Это объясняет необычайную жестокость боев. Ни одна сторона не берет пленных. За все время своего пребывания в Ване де Ногалес увидит лишь трех живых армян: официанта, переводчика и человека, найденного в колодце, где он просидел девять дней, убежав по каким-то причинам от своих, — последнего допросили и покормили, чтобы он пришел в себя, после чего расстреляли “без всяких церемоний”. Жестокие расправы происходили еще и потому, что большинство здесь были партизаны, энтузиасты, добровольцы — гражданские лица, которые внезапно получили в руки оружие и безграничную возможность отомстить за былые обиды — действительные или воображаемые, или пресечь будущие несправедливости — тоже действительные или воображаемые. Под началом у де Ногалеса кого только нет — воинственные курды, местные жандармы, турецкие офицеры-резервисты, черкесские аширеты и целые банды
[92].Война оправдывает ожидания, порождает слухи, отвергает новости, упрощает мышление, узаконивает насилие. На стороне русских сражаются пять дружин армянских добровольцев; ведется агитация с целью поднять восстание против османского правления. Мелкие вооруженные группы армянских активистов совершают вылазки и организуют саботаж. И уже с конца 1914 года то и дело убивают безоружных армян: это были массовые репрессии, резня в ответ на действия активистов как предупреждение другим армянам или как месть за поражения на фронте
[93]. Или же только потому, чтоРафаэль де Ногалес слышал все эти слухи, знал про опасения, видел следы содеянного (беженцев, сожженные церкви, наваленные друг на друга трупы армян у обочины дороги). Да, в маленьком городке на пути в Ван он лично видел, как толпа за полтора часа забила насмерть местных армян — всех, кроме семерых, которых он сумел спасти, вытащив пистолет
[94]. Этот случай произвел на него тяжелое впечатление. В Ване ситуация иная, более простая. Он офицер османской армии и призван подавить вооруженный мятеж. Причем быстро, прежде чем прорвет плотину у Котур-Тепе. Кроме того, де Ногалес не любил армян. Конечно, он восхищался их приверженностью своей христианской вере, но в целом воспринимал их как хитрых, жадных и неблагодарных. (Впрочем, он так же прохладно относился к евреям и арабам. И напротив, любил турок: “Джентльмены Востока!” Курдов он уважал, хотя и считал их людьми ненадежными; он называл их “молодой и энергичной нацией”.)Задача покорения Вана была не из простых. Армяне оборонялись с неистовым, отчаянным мужеством людей, которые знают, что поражение для них равносильно смерти. И вместе с тем многие добровольцы де Ногалеса были недисциплинированными, неопытными, своенравными и отчасти непригодными к настоящим боям. В довершение всего старый Ван был поистине лабиринтом из базаров, узких переулков и глинобитных домов, — в нем трудно было ориентироваться. Поэтому взятие города было доверено в основном османской артиллерии. Правда, большинство пушек являлись музейными экспонатами
[95], но де Ногалес обнаружил, что пушечные ядра производят гораздо больше разрушения в домах, чем гранаты, которые просто пробивают одну глиняную стену и вылетают в другую.Таким вот образом и пробивались через сеть улочек и переулков Вана, квартал за кварталом, дом за домом, — “обливаясь потом, с черными от пороха лицами, оглохнув от пулеметного треска и близких выстрелов из винтовок”. Когда дом превращался в руины, а его защитники — в трупы, все это сжигали, чтобы не дать армянам вернуться сюда под покровом ночи. Денно и нощно над городом висел густой дым от пожаров.

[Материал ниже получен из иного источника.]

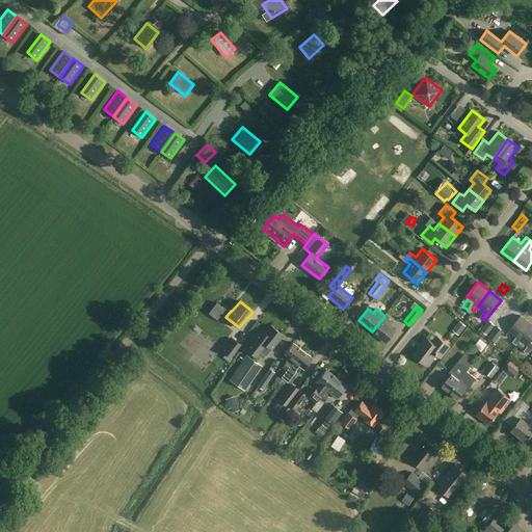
[(393,322),(384,316),(372,331),(386,342),(395,330),(390,326),(393,322)]
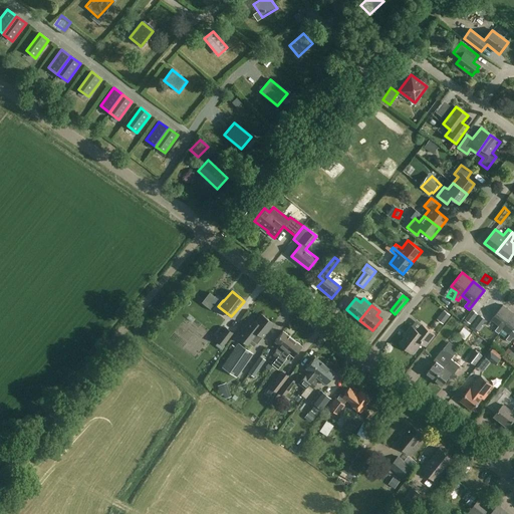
[(504,328),(513,314),(513,313),(503,305),(492,319),(500,325),(496,330),(500,333),(504,328)]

Во время своей инспекции верхом по восточному сектору де Ногалес заметил полевую пушку, погребенную под развалинами дома. Он соскочил с коня. С оружием в руках, подвергаясь смертельной опасности, он сумел надежно укрыть пушку. Его капрал, находившийся рядом, был убит выстрелом в лицо.
Через час де Ногалес находился наверху, на бруствере крепости. Оттуда он наблюдал в бинокль за штурмом укрепленной армянской деревеньки, вблизи от города. Рядом с ним стоял губернатор провинции, Джевдед-бей, господин лет сорока, охотно рассуждавший о литературе, одевавшийся по последней парижской моде, по вечерам облачавшийся в костюм, с белоснежным галстуком и свежей бутоньеркой в петлице, и наслаждавшийся ужином, — иными словами, судя по всему, утонченный господин.
Между тем он, со всеми своими связями в Константинополе и со своей бесцеремонностью, стал главным архитектором разыгрывавшейся трагедии. На самом деле он представлял собой новый тип в бестиарии нового века: красноречивый и убежденный в своей идеологии массовый убийца в отутюженной одежде, руководящий резней из-за письменного стола.